As we mentioned before on the blog, let’s check that angle we hear handicappers trumpet from time to time, blinkers on:

Wins: 709
Starts: 6875
W%: 10%
ROI: 0.7149
Impact Value: 0.8348

It’s a one way ticket to the poor house.

We sometimes hear “don’t bet the odds board and ignore it with first time starters because people overbet the unknown.” Let’s check:

First time starters bet below 8-5:
Wins: 31
Starts: 82
W%: 38%
ROI: 0.92

With a rebate you almost break even. Not a bad angle at all. The odds board signals winners and these winners are underbet.

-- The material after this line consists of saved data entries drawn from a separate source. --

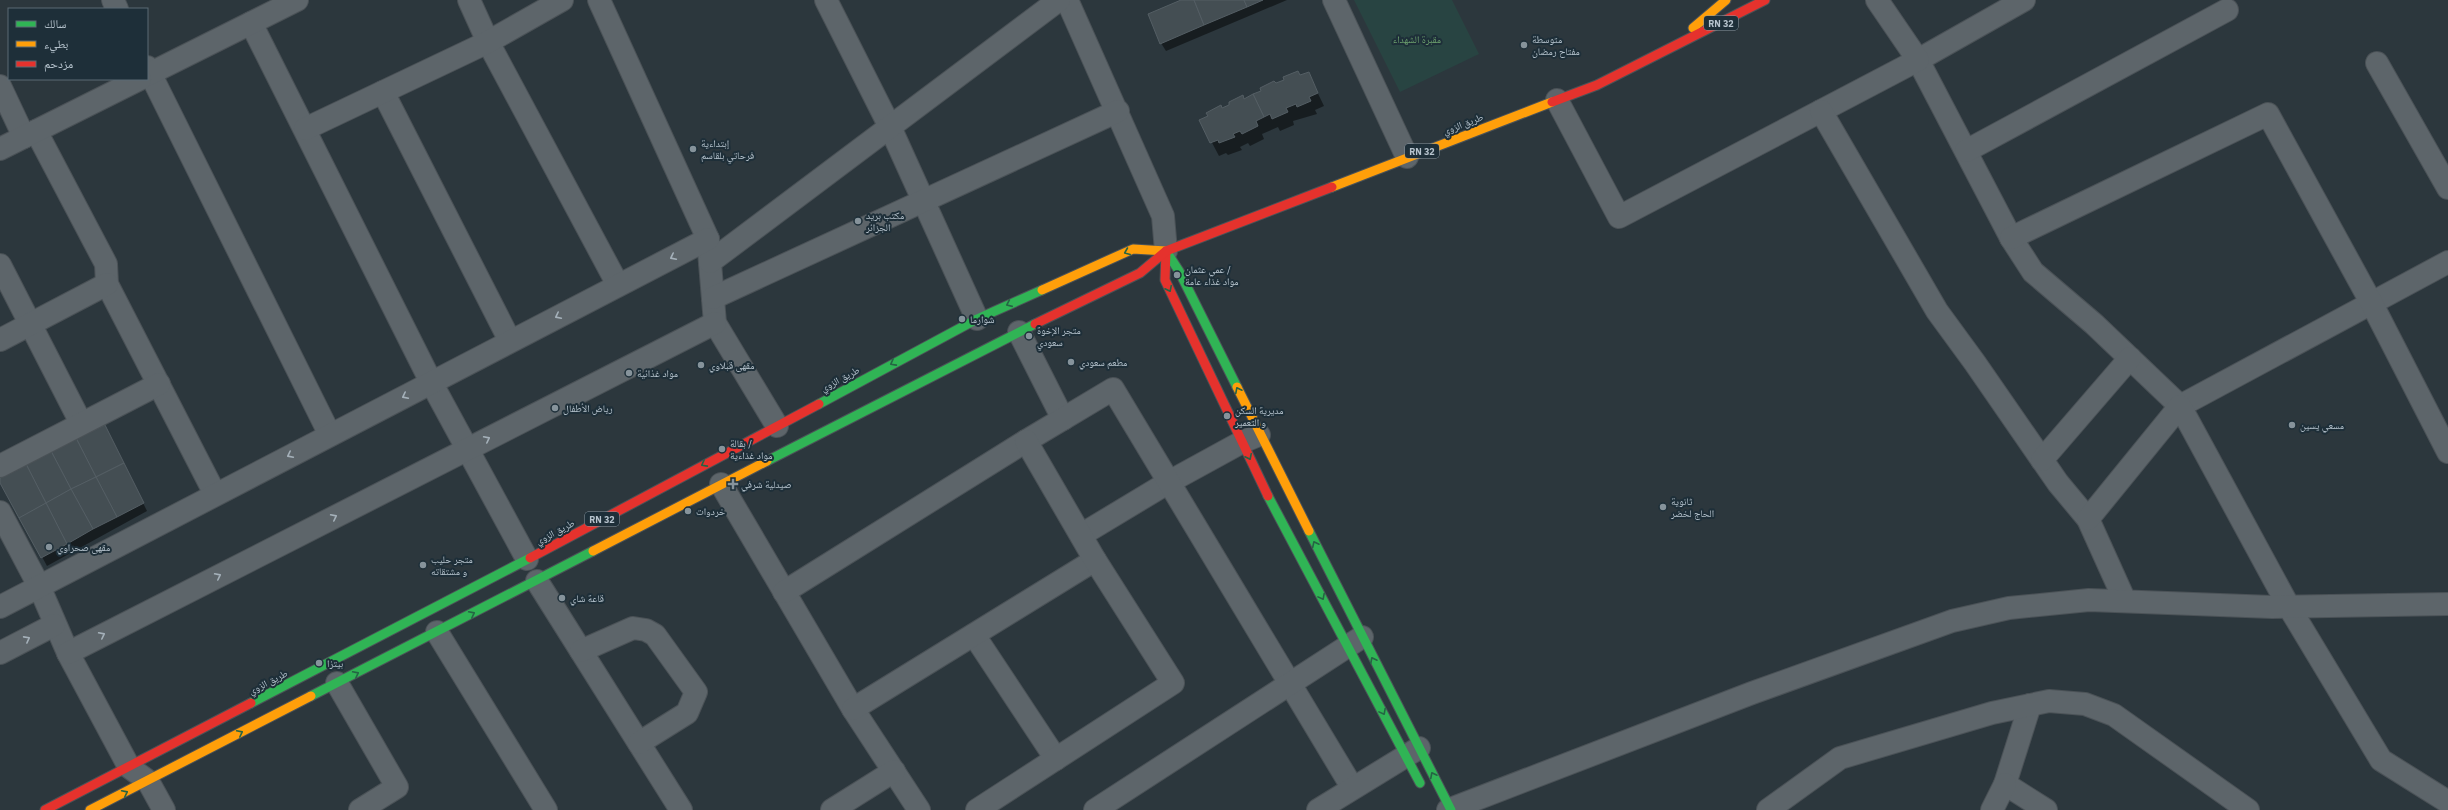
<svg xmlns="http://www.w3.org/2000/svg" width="2448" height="810" font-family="'IBM Plex Sans','Noto Naskh Arabic',sans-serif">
<rect width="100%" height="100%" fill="#2c373d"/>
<polygon fill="#284442" points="1354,0 1452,0 1479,54 1400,92"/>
<g fill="#0007">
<polygon points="1184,0 1287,0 1166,51 1161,43"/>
<polygon points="1308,73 1324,106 1315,110 1317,114 1293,121 1294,125 1280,131 1278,127 1262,134 1264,139 1250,146 1248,143 1240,147 1242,150 1228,155 1226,153 1219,156 1200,120 1275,85"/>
<polygon points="109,434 147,511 47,566 0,479"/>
</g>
<g fill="#444e53" stroke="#545e64">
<polygon points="1181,0 1194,0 1204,25 1160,44 1148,14"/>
<polygon points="1194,0 1244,0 1247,7 1204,25"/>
<polygon points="1244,0 1263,0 1247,7"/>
<polygon points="1298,71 1300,75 1309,72 1318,93 1309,97 1311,101 1297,107 1296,104 1286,108 1288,112 1272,119 1270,114 1264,117 1253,94 1261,91 1260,88 1274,81 1276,83 1284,80 1283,77"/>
<polygon points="1253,94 1264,117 1256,121 1258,126 1242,134 1240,131 1233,134 1235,137 1219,143 1218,140 1210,143 1199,120 1208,116 1206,113 1221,105 1222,108 1229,105 1229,102 1243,95 1244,99"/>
<polygon points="105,425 124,463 96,477 76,438"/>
<polygon points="76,438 96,477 71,489 51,451"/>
<polygon points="51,451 71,489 46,503 26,464"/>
<polygon points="124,463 144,503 117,517 96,477"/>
<polygon points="26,464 46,503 19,518 0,483 0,478"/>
<polygon points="96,477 117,517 93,529 71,489"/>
<polygon points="71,489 93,529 67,544 46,503"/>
<polygon points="46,503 67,544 41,558 19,518"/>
</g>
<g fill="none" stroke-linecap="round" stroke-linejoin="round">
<defs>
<g id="street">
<polyline points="113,0 117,9"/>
<polyline points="469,0 488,42 618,285"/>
<polyline points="599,0 708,239 715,323 777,426"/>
<polyline points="826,0 890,127 977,319"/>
<polyline points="1067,0 1163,216 1166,251"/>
<polyline points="1334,0 1407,157"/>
<polyline points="2024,0 1918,60 2011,238 2033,272 2094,324 2180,406 2448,262"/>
<polyline points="251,23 431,382 527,559"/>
<polyline points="2377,63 2448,188"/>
<polyline points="147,67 330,435"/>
<polyline points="147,75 297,0"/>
<polyline points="0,86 24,137"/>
<polyline points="383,92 510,341"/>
<polyline points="1557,100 1619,217 1918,60 1877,0"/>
<polyline points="1821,111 1937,311 1975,363 2058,483 2088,519 2125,601"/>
<polyline points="305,129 488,42 562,0"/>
<polyline points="36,131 106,264 107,284 215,494"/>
<polyline points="0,149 140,79"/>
<polyline points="1966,151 2227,10"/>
<polyline points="2011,238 2268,114 2372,304 2448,452"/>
<polyline points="710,262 1059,0"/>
<polyline points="0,265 81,423"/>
<polyline points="713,298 1118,111"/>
<polyline points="1019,332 1063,419"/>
<polyline points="0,340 107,284"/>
<polyline points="2042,460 2130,358"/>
<polyline points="0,466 159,384"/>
<polyline points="721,484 853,709 919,810"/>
<polyline points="0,512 39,586 68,653 129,767 148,781 164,810"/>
<polyline points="2088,519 2180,406 2289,607 2381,760 2448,802"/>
<polyline points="1081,535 1169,482 1242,442 1259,435"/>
<polyline points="537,581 681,810"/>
<polyline points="784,592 1026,441 1113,389 1352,787"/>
<polyline points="0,607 708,239"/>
<polyline points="437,632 546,810"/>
<polyline points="974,635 1056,759"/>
<polyline points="581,651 633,628 646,630 655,635 696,692 687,713 639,743"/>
<polyline points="0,653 54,625"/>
<polyline points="68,653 715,323"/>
<polyline points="337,683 397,787 360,810"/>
<polyline points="2030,705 2005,784 2046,810"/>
<polyline points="853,709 1095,560"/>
<polyline points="832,810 894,771"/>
<polyline points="977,810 1173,683 1095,560 1026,441"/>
<polyline points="1095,810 1362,637"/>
<polyline points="1318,810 1419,748"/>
<polyline points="1448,810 1752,693 1952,621 2009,608 2089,600 2272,607 2448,604"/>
<polyline points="1768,810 1840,758 1992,713 2049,701 2085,704 2114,715 2248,810"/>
<polyline points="1992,810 2005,784"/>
</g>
<g id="fast">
<polyline points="1166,251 1179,271 1237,387"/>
<polyline points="819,404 977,319 1042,290"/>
<polyline points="767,461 1035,324"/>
<polyline points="1268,496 1420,783"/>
<polyline points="1309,531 1451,810"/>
<polyline points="311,696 593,551"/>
<polyline points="251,703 530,558"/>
</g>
<g id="slow">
<polyline points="1693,28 1726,0"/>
<polyline points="1332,187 1552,102"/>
<polyline points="1042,290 1133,249 1166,251"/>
<polyline points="1237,387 1309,531"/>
<polyline points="593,551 767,461"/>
<polyline points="90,810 311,696"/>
</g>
<g id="jam">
<polyline points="1552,102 1597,85 1765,0"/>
<polyline points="1166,251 1165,280 1268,496"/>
<polyline points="1035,324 1140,273 1166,251 1332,187"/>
<polyline points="530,558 819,404"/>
<polyline points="45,810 251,703"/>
</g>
</defs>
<use href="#street" stroke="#4b5257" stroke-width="24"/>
<use href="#fast" stroke="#4b5257" stroke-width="11"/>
<use href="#slow" stroke="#4b5257" stroke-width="11"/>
<use href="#jam" stroke="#4b5257" stroke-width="11"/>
<use href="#street" stroke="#5d656a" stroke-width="22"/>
<use href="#fast" stroke="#30b455" stroke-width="9"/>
<use href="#slow" stroke="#ff9f0a" stroke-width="9"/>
<use href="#jam" stroke="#e5322d" stroke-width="9"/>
</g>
<defs><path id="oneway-chevron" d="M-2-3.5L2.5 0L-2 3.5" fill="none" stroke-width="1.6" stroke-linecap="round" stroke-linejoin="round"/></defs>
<g stroke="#256444">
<use href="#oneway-chevron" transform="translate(1127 252) rotate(157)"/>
<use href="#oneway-chevron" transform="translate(1169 289) rotate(64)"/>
<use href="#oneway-chevron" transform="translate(1009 304) rotate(156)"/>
<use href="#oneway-chevron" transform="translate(893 363) rotate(152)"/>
<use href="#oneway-chevron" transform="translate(1238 390) rotate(-117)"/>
<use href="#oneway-chevron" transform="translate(1249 457) rotate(64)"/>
<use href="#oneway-chevron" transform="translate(704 464) rotate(152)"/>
<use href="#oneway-chevron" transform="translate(1315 544) rotate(-116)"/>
<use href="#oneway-chevron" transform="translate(1322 597) rotate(62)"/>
<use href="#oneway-chevron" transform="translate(472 614) rotate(-27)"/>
<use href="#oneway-chevron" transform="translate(1373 660) rotate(-117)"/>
<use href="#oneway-chevron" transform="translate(356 674) rotate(-27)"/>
<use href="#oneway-chevron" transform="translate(1383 712) rotate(62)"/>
<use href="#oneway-chevron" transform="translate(240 733) rotate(-27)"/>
<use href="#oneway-chevron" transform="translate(1433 775) rotate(-117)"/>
<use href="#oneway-chevron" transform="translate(125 793) rotate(-26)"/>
</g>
<g stroke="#a5b1ba">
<use href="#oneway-chevron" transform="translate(673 257) rotate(153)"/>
<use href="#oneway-chevron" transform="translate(558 316) rotate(153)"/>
<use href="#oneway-chevron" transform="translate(405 396) rotate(153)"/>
<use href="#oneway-chevron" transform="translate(487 439) rotate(-27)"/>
<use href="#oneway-chevron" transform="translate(290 455) rotate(153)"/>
<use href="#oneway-chevron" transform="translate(334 517) rotate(-27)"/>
<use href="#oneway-chevron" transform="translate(218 576) rotate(-27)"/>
<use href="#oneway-chevron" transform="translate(102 635) rotate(-27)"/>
<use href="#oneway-chevron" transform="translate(27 639) rotate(-28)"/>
</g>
<g fill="#86939b" stroke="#1e2f39" stroke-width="1.5">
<circle cx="1524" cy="45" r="4"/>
<circle cx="693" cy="149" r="4"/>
<circle cx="858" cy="221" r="4"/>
<circle cx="1177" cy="275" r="4"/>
<circle cx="962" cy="319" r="4"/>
<circle cx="1029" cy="336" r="4"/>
<circle cx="1071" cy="362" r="4"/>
<circle cx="701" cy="365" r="4"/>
<circle cx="629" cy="373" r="4"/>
<circle cx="555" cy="408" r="4"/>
<circle cx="1227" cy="416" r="4"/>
<circle cx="2292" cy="425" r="4"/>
<circle cx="722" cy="449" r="4"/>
<path d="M731 478h4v4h4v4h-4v4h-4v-4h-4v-4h4z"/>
<circle cx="1663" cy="507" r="4"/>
<circle cx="688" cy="511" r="4"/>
<circle cx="49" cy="547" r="4"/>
<circle cx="423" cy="565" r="4"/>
<circle cx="562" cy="598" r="4"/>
<circle cx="319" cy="663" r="4"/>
</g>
<g text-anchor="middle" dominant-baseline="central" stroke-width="4" stroke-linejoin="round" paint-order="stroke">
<g fill="#1e2f39" stroke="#8997a1" stroke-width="1">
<rect x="1704" y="16" width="34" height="14" rx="3"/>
<rect x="1405" y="144" width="34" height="14" rx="3"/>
<rect x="585" y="512" width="34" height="14" rx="3"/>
</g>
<g font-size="9" font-weight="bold" fill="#b7c4ce">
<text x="1721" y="23">RN 32</text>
<text x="1422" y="151">RN 32</text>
<text x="602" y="519">RN 32</text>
</g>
<g font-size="10" fill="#6ca06d" stroke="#1e2f39">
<text x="1417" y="39">مقبرة الشهداء</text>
</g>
<g font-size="10" fill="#b7c4ce" stroke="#1e2f39" text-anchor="start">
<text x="1532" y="39">متوسطة<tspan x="1532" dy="12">مفتاح رمضان</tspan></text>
<text x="701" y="143">إبتداءية<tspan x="701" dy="12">فرحاتي بلقاسم</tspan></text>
<text x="866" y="215">مكتب بريد<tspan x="866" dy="12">الجزائر</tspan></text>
<text x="1185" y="269">عمي عثمان /<tspan x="1185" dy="12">مواد غذاء عامة</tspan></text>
<text x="970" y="319">شوارما</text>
<text x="1037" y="330">متجر الإخوة<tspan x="1037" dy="12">سعودي</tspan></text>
<text x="1079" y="362">مطعم سعودي</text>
<text x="709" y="365">مقهى قبلاوي</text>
<text x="637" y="373">مواد غذائية</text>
<text x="563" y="408">رياض الأطفال</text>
<text x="1235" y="410">مديرية السكن<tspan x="1235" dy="12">و التعمير</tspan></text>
<text x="2300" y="425">مسعي يسين</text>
<text x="730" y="443">بقالة /<tspan x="730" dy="12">مواد غذاءية</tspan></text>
<text x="741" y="484">صيدلية شرفي</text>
<text x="1671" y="501">ثانوية<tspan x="1671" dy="12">الحاج لخضر</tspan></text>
<text x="696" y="511">خردوات</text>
<text x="57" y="547">مقهى صحراوي</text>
<text x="431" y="559">متجر حليب<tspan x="431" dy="12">و مشتقاته</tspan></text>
<text x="570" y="598">قاعة شاي</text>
<text x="327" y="663">بيتزا</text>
</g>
<g font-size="10" fill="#b7c4ce" stroke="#1e2f39">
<text transform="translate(1463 124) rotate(-21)">طريق الزوي</text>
<text transform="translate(840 379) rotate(-28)">طريق الزوي</text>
<text transform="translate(555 532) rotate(-28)">طريق الزوي</text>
<text transform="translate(268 682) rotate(-27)">طريق الزوي</text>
</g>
</g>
<rect x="8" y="8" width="140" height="72" fill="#1e2f39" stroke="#5b6b75"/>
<rect x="16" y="21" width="20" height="6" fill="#30b455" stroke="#5b6b75"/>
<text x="44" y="28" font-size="12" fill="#b7c4ce">سالك</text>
<rect x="16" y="41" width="20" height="6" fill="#ff9f0a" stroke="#5b6b75"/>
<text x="44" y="48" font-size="12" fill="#b7c4ce">بطيء</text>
<rect x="16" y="61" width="20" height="6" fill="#e5322d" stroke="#5b6b75"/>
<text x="44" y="68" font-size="12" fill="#b7c4ce">مزدحم</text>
</svg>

It is difficult for us to think broad and data driven like this. The racetrack is filled with stories and angles and such. I still get caught with it from time to time, although I watch myself constantly. I was chatting with a thoroughbred handicapping friend who plays Woodbine and I told him (because I saw it ‘once or twice’ for my validation) that I heard people in the grandstand saying that WEG regular Emile Ramsammy was terrible on speed horses. After watching him strangle a speed horse he agreed wholeheartedly: Never bet this guy with a speed horse we both said. Of course I had to check, expecting to see my bias validated:

Ramsammy, E
Speed horses Ridden: 252
Wins: 42
W%: 17
ROI: 1.06

If I bet $100 to win each time Emile rode a speed horse, with no other handicapping, I would have made $1700. Instead I looked to bet against him because two or three times I saw him go to the back and strangle a speed horse.

This game is almost impossible without lower takeouts, there is no reason to make it even tougher by making bad bets based on anecdotal evidence. Now if we can somehow get harness racing to offer API’s and other data features for horseplayers, instead of locking up data like it is the last Big Mac in a famine, we might be able to up the bet, learn something and validate our handicapping.

I am trying to validate several things in harness racing, but have not had a chance yet. If anyone wants to help (i.e. do a little tabulation work), let me know by emailing. It will be boring work (we would have to crunch numbers by hand) but we can't help that. Maybe it would be interesting, who knows?

3 comments:

Cangamble said...

I used Klein's system to calculate daily speed biases when I do my own track variants.
But Klein's book is now sort of outdated thanks to the influx of artificial surfaces, most of which are not very kind to speed.
Still, I guess there are enough dirt tracks around.
Have you ever read Speed To Spare. Now there is a book for the ages that gets little attention.

Winston...not really said...

Get in touch with thoroughmetrics.blogspot.com.

That's what he does.

Pull the Pocket said...

thanks Not Really, that looks very interesting.

CG,

I read that one awhile back. I can't really remember it, so I better look at it again.